Ablation of Mcl-1 in Ppif−/− mice delays development of heart failure and death. (A) Representative M-Mode echocardiograms at 2 wk. (B) Echocardiographic analysis of Ppif−/−Mcl-1f/f and Ppif−/−Mcl-1f/fCre+ mice. n = 5–19; (*) P < 0.05. (C) LDH activity in blood at 1 wk. n = 5–6. (D) Ventricle weight and lung weight to body weight ratios at 2 wk after initiating tamoxifen. n = 17–21. (E) Kaplan-Meyer survival curve. P < 0.05. (F) Representative H&E staining shows myocyte disorganization and degeneration in Ppif−/−Mcl-1f/fCre+ hearts at 2 wk.

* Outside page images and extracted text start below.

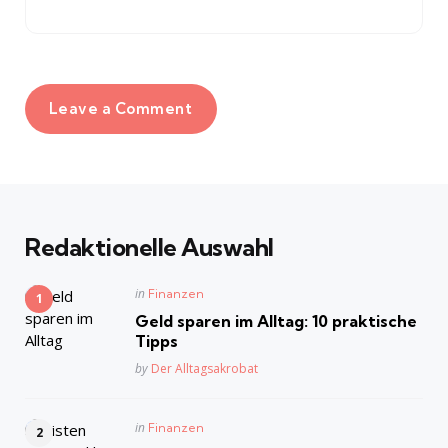
Leave a Comment
Redaktionelle Auswahl
Posted
in
Finanzen
in
Geld sparen im Alltag: 10 praktische
Tipps
Posted
by
Der Alltagsakrobat
Posted
in
Finanzen
in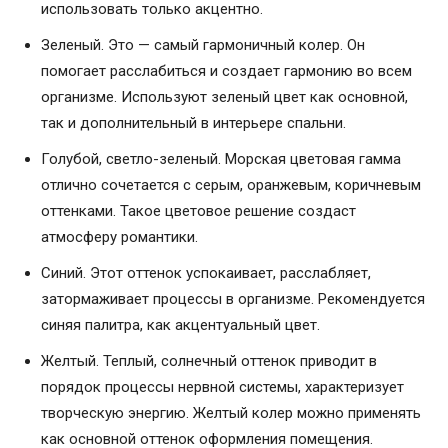
использовать только акцентно.
Зеленый. Это — самый гармоничный колер. Он
помогает расслабиться и создает гармонию во всем
организме. Используют зеленый цвет как основной,
так и дополнительный в интерьере спальни.
Голубой, светло-зеленый. Морская цветовая гамма
отлично сочетается с серым, оранжевым, коричневым
оттенками. Такое цветовое решение создаст
атмосферу романтики.
Синий. Этот оттенок успокаивает, расслабляет,
затормаживает процессы в организме. Рекомендуется
синяя палитра, как акцентуальный цвет.
Желтый. Теплый, солнечный оттенок приводит в
порядок процессы нервной системы, характеризует
творческую энергию. Желтый колер можно применять
как основной оттенок оформления помещения.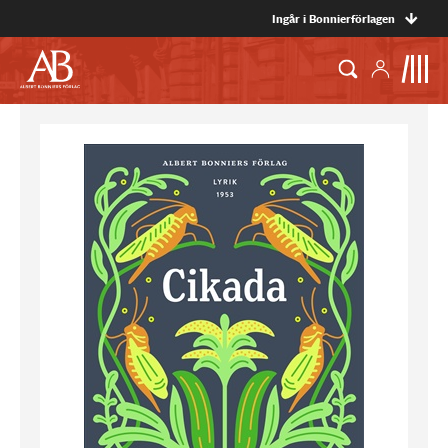
Ingår i Bonnierförlagen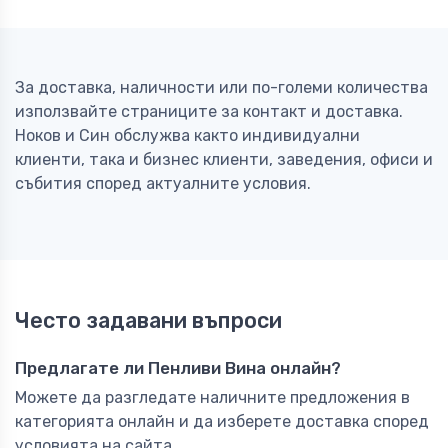
За доставка, наличности или по-големи количества
използвайте страниците за контакт и доставка.
Ноков и Син обслужва както индивидуални
клиенти, така и бизнес клиенти, заведения, офиси и
събития според актуалните условия.
Често задавани въпроси
Предлагате ли Пенливи Вина онлайн?
Можете да разгледате наличните предложения в
категорията онлайн и да изберете доставка според
условията на сайта.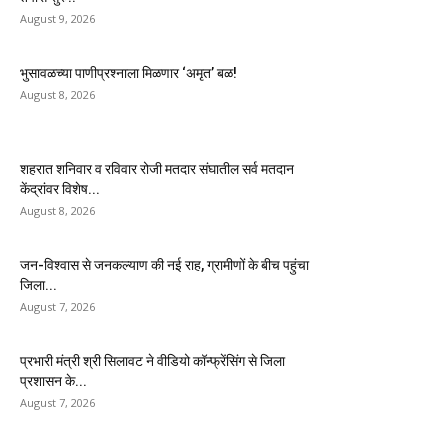
August 9, 2026
भुसावळच्या पाणीप्रश्नाला मिळणार ‘अमृत’ बळ!
August 8, 2026
शहरात शनिवार व रविवार रोजी मतदार संघातील सर्व मतदान
केंद्रांवर विशेष...
August 8, 2026
जन-विश्वास से जनकल्याण की नई राह, ग्रामीणों के बीच पहुंचा
जिला...
August 7, 2026
प्रभारी मंत्री श्री सिलावट ने वीडियो कॉन्फ्रेंसिंग से जिला
प्रशासन के...
August 7, 2026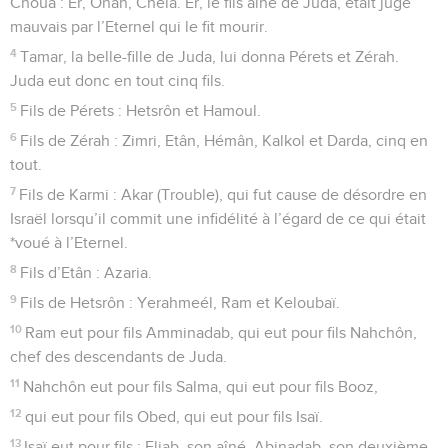
Choua : Er, Onân, Chéla. Er, le fils aîné de Juda, était jugé
mauvais par l’Eternel qui le fit mourir.
4
Tamar, la belle-fille de Juda, lui donna Pérets et Zérah.
Juda eut donc en tout cinq fils.
5
Fils de Pérets : Hetsrôn et Hamoul.
6
Fils de Zérah : Zimri, Etân, Hémân, Kalkol et Darda, cinq en
tout.
7
Fils de Karmi : Akar (Trouble), qui fut cause de désordre en
Israël lorsqu’il commit une infidélité à l’égard de ce qui était
*voué à l’Eternel.
8
Fils d’Etân : Azaria.
9
Fils de Hetsrôn : Yerahmeél, Ram et Keloubaï.
10
Ram eut pour fils Amminadab, qui eut pour fils Nahchôn,
chef des descendants de Juda.
11
Nahchôn eut pour fils Salma, qui eut pour fils Booz,
12
qui eut pour fils Obed, qui eut pour fils Isaï.
13
Isaï eut pour fils : Eliab, son aîné, Abinadab, son deuxième,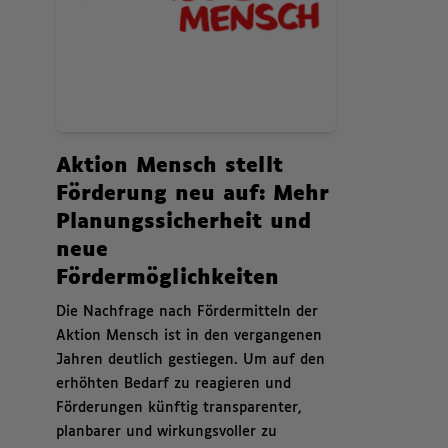
News.
Aktion Mensch stellt
Förderung neu auf: Mehr
Planungssicherheit und
neue
Fördermöglichkeiten
,
Die Nachfrage nach Fördermitteln der
Aktion Mensch ist in den vergangenen
Jahren deutlich gestiegen. Um auf den
erhöhten Bedarf zu reagieren und
Förderungen künftig transparenter,
planbarer und wirkungsvoller zu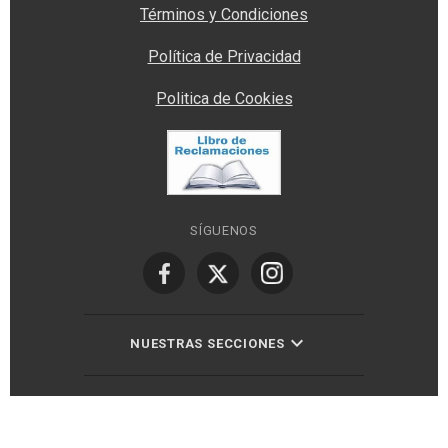
Términos y Condiciones
Política de Privacidad
Politica de Cookies
SÍGUENOS
NUESTRAS SECCIONES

Bars: left, 500 μm; right, 100 μm. (G) Swelling of isolated mitochondria in the presence of 0, 0.5, or 1 mM calcium at 1 wk. (H) Quantitation of TUNEL-positive nuclei in heart sections. n = 3. (I) Quantitation of myocytes positive for cleaved caspase-3 in heart sections. n = 3. Data are mean ± SEM.

Figure 7.

Ablation of Mcl-1 in the adult heart leads to impaired autophagy. (A) Representative Western blots of heart lysates prepared at 2 wk after initiation of tamoxifen administration. (B) Quantitation analyses of LC3II/I, p62, and total LC3 levels. n = 6–13. (C) Western blots for Parkin in cytosolic and mitochondrial fractions at 1 wk. (D) Western blot for PINK1 in the mitochondrial fraction at 1 wk. (E) Quantitation of PINK1 levels in mitochondria. n = 3. (F) Analysis of LAMP2 levels at 2 wk in heart lysates. (G) Assessment of autophagic flux in vivo using chloroquine 1 wk after tamoxifen treatment. (H) Quantitation of LC3II/I levels in a chloroquine study. n = 4–6. (I) Representative Western blot of heart lysates after resting or acute swimming. (J) Quantitation of LC3II/I levels in swimming study. n = 4–8. (K) Quantitation of p62 levels in a swimming study. n = 3–4. Data are mean ± SEM.